To approach this question, we will do a join between customers and invoices tables. To simplify our analysis, we will bucket countries that only have one customer to a group called "Other":

In [11]:
%%sql 
SELECT 
    c.country                                         
    ,COUNT(c.customerId) num_customer
    ,SUM(COALESCE(i.total,0)) sales
    ,SUM(i.total)/COUNT(c.customerId) avg_sales_per_cust
    ,SUM(i.total)/SUM(i.order_count) avg_order_value
FROM 
    (SELECT 
    c.CustomerId 
    ,CASE WHEN c2.num_customer = 1 then "Other"  -- # buckets countries with 1 customer to Other
     ELSE c.country END AS country
    ,CASE WHEN c2.num_customer = 1 then 1 ELSE 0 -- # enables sorting to have Other at the bottom or top of the result table
      END AS sort
    FROM customers c
    LEFT JOIN (SELECT                          -- # pulls number of customers by country
               COUNT(CustomerId) num_customer  
               ,country 
               FROM customers
               GROUP BY country) c2 
    ON c.country = c2.country
    GROUP BY c.CustomerId) c
LEFT JOIN (SELECT                               -- # pulls sales number and order count from invoices table           
           CustomerId
           ,SUM(COALESCE(Total,0)) total            -- # summation of sales number
           ,COUNT(distinct InvoiceID) order_count   -- # counts the number of orders
           FROM invoices
           GROUP BY customerid) i
ON i.CustomerId = c.CustomerId
GROUP BY c.country                               -- # segments result by country
ORDER BY c.sort, avg_sales_per_cust DESC                      -- # sort Other countries to the bottom, and countries with the highest sales at the top

 * sqlite:///chinook.db
Done.


country,num_customer,sales,avg_sales_per_cust,avg_order_value
Czech Republic,2,90.24,45.120000000000005,6.445714285714287
USA,13,523.0600000000001,40.23538461538462,5.747912087912089
Germany,4,156.48000000000002,39.120000000000005,5.588571428571429
France,5,195.1,39.02,5.574285714285715
Portugal,2,77.24000000000001,38.620000000000005,5.517142857142858
Brazil,5,190.1,38.02,5.431428571428572
Canada,8,303.96000000000004,37.995000000000005,5.427857142857143
India,2,75.26,37.63,5.78923076923077
United Kingdom,3,112.86,37.620000000000005,5.3742857142857146
Other,15,604.3,40.28666666666666,5.755238095238095


Based on the data, there may be opportunity in the following countries:
* Czech Republic
* Germany
* France

Czech Republic is the best country to spend additional marketing efforts towards because customers from this country have the highest average order value and average sales per customer.
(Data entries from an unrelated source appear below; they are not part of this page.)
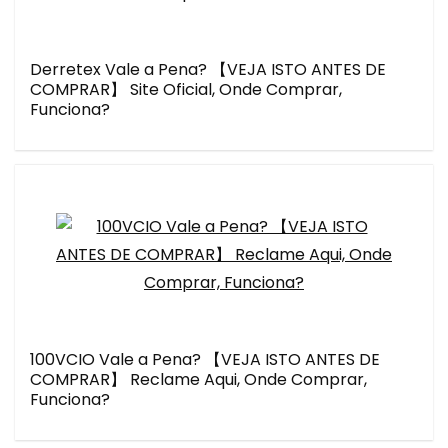
Derretex Vale a Pena? 【VEJA ISTO ANTES DE
COMPRAR】 Site Oficial, Onde Comprar,
Funciona?
100VCIO Vale a Pena? 【VEJA ISTO ANTES DE
COMPRAR】 Reclame Aqui, Onde Comprar,
Funciona?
Therefore, each additional customer and/or order from Czech Republic will bring the highest amount of return on investment. Next on the list of countries with high average sales per customer are USA, Germany and France. Since we already have a strong presence in the USA, the next best countries to market towards are Germany and France.

It is also worth keeping in mind that the sample size from these countries is relatively low. Therefore, it is best to not invest too much on these countries right at the beginning because the sample size is not large enough to give us confidence. The best approach is to invest in smaller amounts in these countries, collect and analyze new customers to see if the trend still holds with the new customers.